I woke just before dawn and found she had fallen asleep next to me. She slumped against the headboard with a pillow clutched in her arms. Her long, blonde hair was falling from its ribbon.
She looked like a porcelain doll, too perfect and fragile.
Without realizing it, I’d rolled toward her sometime in the night. My mask slid down while I was sleeping and was around my neck when I awoke. If Alice had stirred before me…
But she didn’t.
I wanted to pull her into my arms and go back to sleep, but I forced myself out of the bed.
Regina’s right. I’m in too deep, have started to feel things for Alice that go beyond mild affection. I need to forgive Gustin’s debt and send the two of them back to their home, where they belong. We’ll purchase Alice’s supplies tomorrow, and I will let her paint me.
Let her think she traded her family’s fortune back for a portrait. I will deal with the repercussions once she’s gone.
“I’m sorry to interrupt,” Wallen says from the doorway. “But may we speak?”
I nod my valet inside, and he shuts the door behind him.
After setting the book on the table next to my plate, I turn toward him. “You’re back already?”
“The information you were seeking was not difficult to find,” he says, looking troubled.
“Alice had a sister who disappeared?”
He nods. “Her name was Eleanor. She went missing while the family was on holiday in Fallon.”
Growing cold, I lean forward. “How old was she?”

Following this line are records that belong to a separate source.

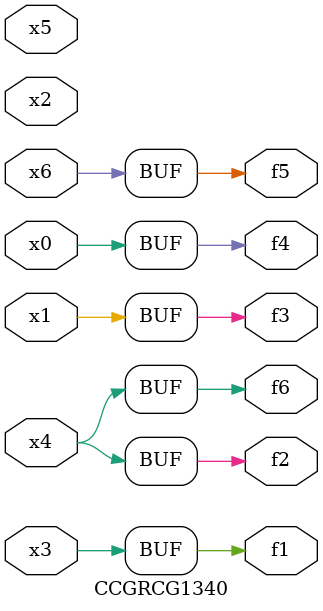
<source format=v>
module CCGRCG1340(
	input x0, x1, x2, x3, x4, x5, x6,
	output f1, f2, f3, f4, f5, f6
);
	assign f1 = x3;
	assign f2 = x4;
	assign f3 = x1;
	assign f4 = x0;
	assign f5 = x6;
	assign f6 = x4;
endmodule

</source>
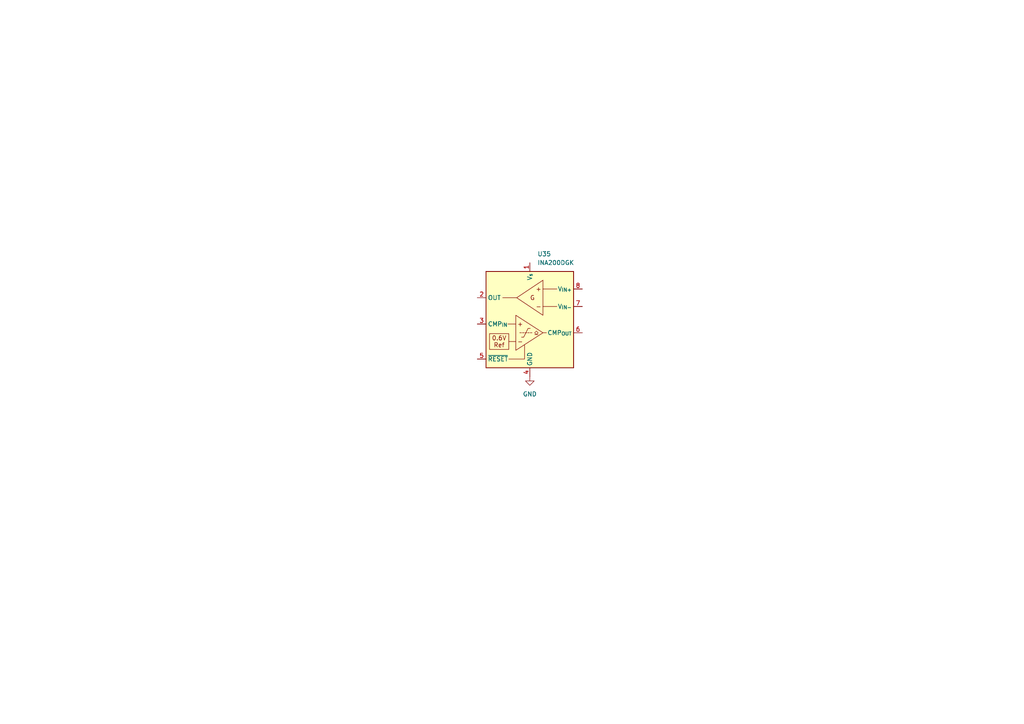
<source format=kicad_sch>
(kicad_sch
	(version 20231120)
	(generator "eeschema")
	(generator_version "8.0")
	(uuid "5e57e4a4-69c6-4449-9c56-9e0f7c752393")
	(paper "A4")
	
	(symbol
		(lib_id "power:GND")
		(at 153.67 109.22 0)
		(unit 1)
		(exclude_from_sim no)
		(in_bom yes)
		(on_board yes)
		(dnp no)
		(fields_autoplaced yes)
		(uuid "28364021-a65f-4855-9dce-dedcebe03414")
		(property "Reference" "#PWR0189"
			(at 153.67 115.57 0)
			(effects
				(font
					(size 1.27 1.27)
				)
				(hide yes)
			)
		)
		(property "Value" "GND"
			(at 153.67 114.3 0)
			(effects
				(font
					(size 1.27 1.27)
				)
			)
		)
		(property "Footprint" ""
			(at 153.67 109.22 0)
			(effects
				(font
					(size 1.27 1.27)
				)
				(hide yes)
			)
		)
		(property "Datasheet" ""
			(at 153.67 109.22 0)
			(effects
				(font
					(size 1.27 1.27)
				)
				(hide yes)
			)
		)
		(property "Description" "Power symbol creates a global label with name \"GND\" , ground"
			(at 153.67 109.22 0)
			(effects
				(font
					(size 1.27 1.27)
				)
				(hide yes)
			)
		)
		(pin "1"
			(uuid "fba33f69-8d03-4de4-94d9-1a2a88d302e1")
		)
		(instances
			(project "femta-control"
				(path "/838bf11c-36b7-41d7-9462-fe98a188d617/a5d62437-b064-4cbf-9208-8a111d35c84a"
					(reference "#PWR0189")
					(unit 1)
				)
			)
		)
	)
	(symbol
		(lib_id "Amplifier_Current:INA200DGK")
		(at 153.67 91.44 0)
		(unit 1)
		(exclude_from_sim no)
		(in_bom yes)
		(on_board yes)
		(dnp no)
		(fields_autoplaced yes)
		(uuid "34c17cc2-80fe-4b1b-a40d-b500e06d22f3")
		(property "Reference" "U35"
			(at 155.8641 73.66 0)
			(effects
				(font
					(size 1.27 1.27)
				)
				(justify left)
			)
		)
		(property "Value" "INA200DGK"
			(at 155.8641 76.2 0)
			(effects
				(font
					(size 1.27 1.27)
				)
				(justify left)
			)
		)
		(property "Footprint" "Package_SO:VSSOP-8_3.0x3.0mm_P0.65mm"
			(at 153.67 91.44 0)
			(effects
				(font
					(size 1.27 1.27)
				)
				(hide yes)
			)
		)
		(property "Datasheet" "https://www.ti.com/lit/ds/symlink/ina201.pdf"
			(at 153.67 91.44 0)
			(effects
				(font
					(size 1.27 1.27)
				)
				(hide yes)
			)
		)
		(property "Description" "Current Shunt Monitor, integrated comparator and reference, -16V to +80V Common-Mode Range, 20V/V, VSSOP-8"
			(at 153.67 91.44 0)
			(effects
				(font
					(size 1.27 1.27)
				)
				(hide yes)
			)
		)
		(pin "8"
			(uuid "fa83c979-2503-45c7-a3b8-4a6ff0d26d31")
		)
		(pin "4"
			(uuid "1df92dea-3820-4012-b85e-d0b745b504cf")
		)
		(pin "5"
			(uuid "7cc52d0c-456e-439e-b44b-8c4b897a4871")
		)
		(pin "7"
			(uuid "51af018c-fee2-44e4-b64e-4df1cb92d469")
		)
		(pin "2"
			(uuid "9fbaced4-e16b-432b-ad28-63ef5b7987be")
		)
		(pin "6"
			(uuid "81f256fb-c277-4758-bec0-2bc90d159e17")
		)
		(pin "1"
			(uuid "97d57b93-3a4a-44b3-a060-610f9452226b")
		)
		(pin "3"
			(uuid "799d973c-99ac-4b2c-a98a-9d0762ea50cd")
		)
		(instances
			(project "femta-control"
				(path "/838bf11c-36b7-41d7-9462-fe98a188d617/a5d62437-b064-4cbf-9208-8a111d35c84a"
					(reference "U35")
					(unit 1)
				)
			)
		)
	)
)
</source>
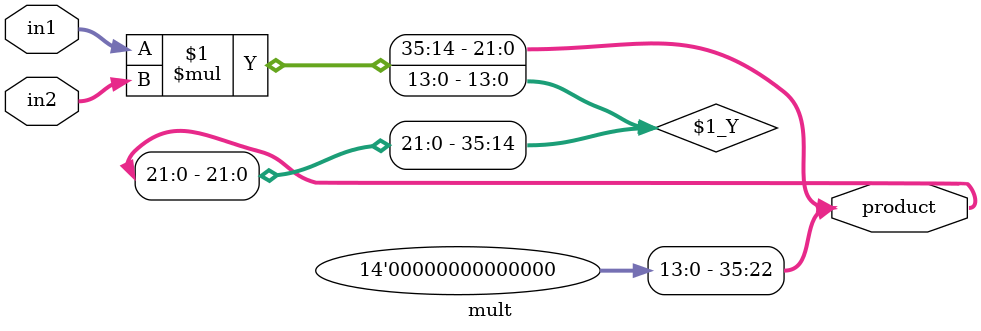
<source format=v>
`timescale 1ns / 1ps


module mult
    #
    (
       parameter dataWidth = 18,
       parameter fracWidth = 14
    )
    (
        input [dataWidth-1:0] in1, in2,
        output [2*dataWidth-1:0] product
    );
    
    assign product = (in1*in2)>>>fracWidth;
    
endmodule

</source>
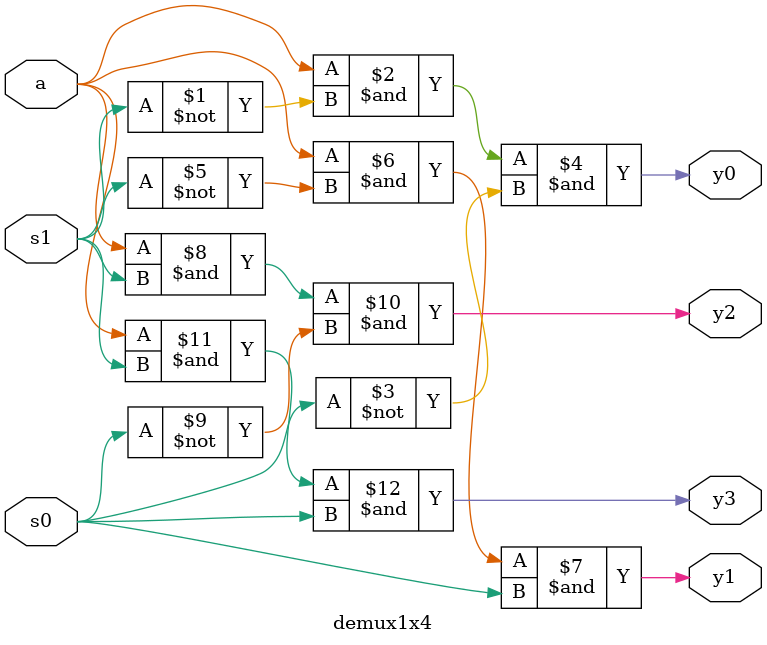
<source format=v>
module demux1x4(input a,s0,s1,output y0,y1,y2,y3);
assign y0 = a& ~s1 & ~s0;
assign y1 = a & ~s1 &  s0;
assign y2 = a &  s1 & ~s0;
assign y3 = a &  s1 &  s0;

endmodule

</source>
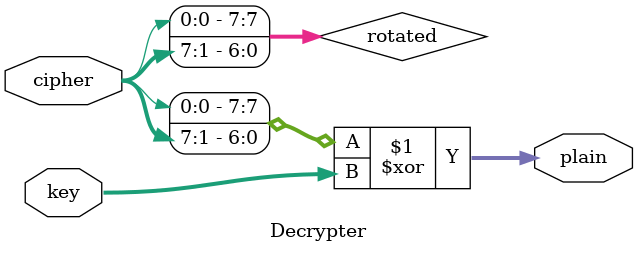
<source format=v>
module Decrypter(
    input  [7:0] cipher,
    input  [7:0] key,
    output [7:0] plain
);
    wire [7:0] rotated;
    assign rotated = {cipher[0], cipher[7:1]};  // Rotate right by 1
    assign plain = rotated ^ key;
endmodule
</source>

“A few months shy of three years.” He watches me carefully, his gray eyes full of regret. “Lord and Lady Gravely looked tirelessly for the girl. A few years after she disappeared, they were caught in a landslide while searching. That’s how they died.”
My stomach plummets. “Did you get her description?”
My valet stares at me, his expression sympathetic. “I found a portrait. It was with the family’s things in the auction house. It had been set aside.”
I swallow, finding it hard to breathe. “Did you bring it with you?”
“I did.”
Slowly, I stand, setting my napkin next to the plate. “I want to see it.”
“Of course. I’ve taken it to your quarters.”
We say nothing else as we walk down the hall. Regina steps from a parlor, smiling when she sees us. Almost immediately, her expression becomes distressed. “What’s the matter?”
I loop my arm through my cousin’s, tugging her so she’ll follow. “Wallen has found a portrait of Alice’s family.”
“Is her sister in it?” Regina asks, and the color drains from her face.
“She is,” Wallen answers.
It can’t be her—our girl was named Alice, not Eleanor. But the location, the age…
The three of us enter my sitting room, and Wallen closes the door behind us. In the center of the room, a covered portrait rests on an easel, waiting to be revealed.
I walk across the space, hesitating once my hand clasps the white cover. Steeling myself, I pull it away.
Regina lets out a soft, heartbroken cry.
Alice, our Alice, sits upon her mother’s lap. She wasn’t much older than a baby when this was painted, a year and a half at the most. She has chin-length, dark brown hair and a red satin bow atop her curls. Her amber eyes are as bright as her young grin, and she’s surrounded by a family that quietly smiles for the artist.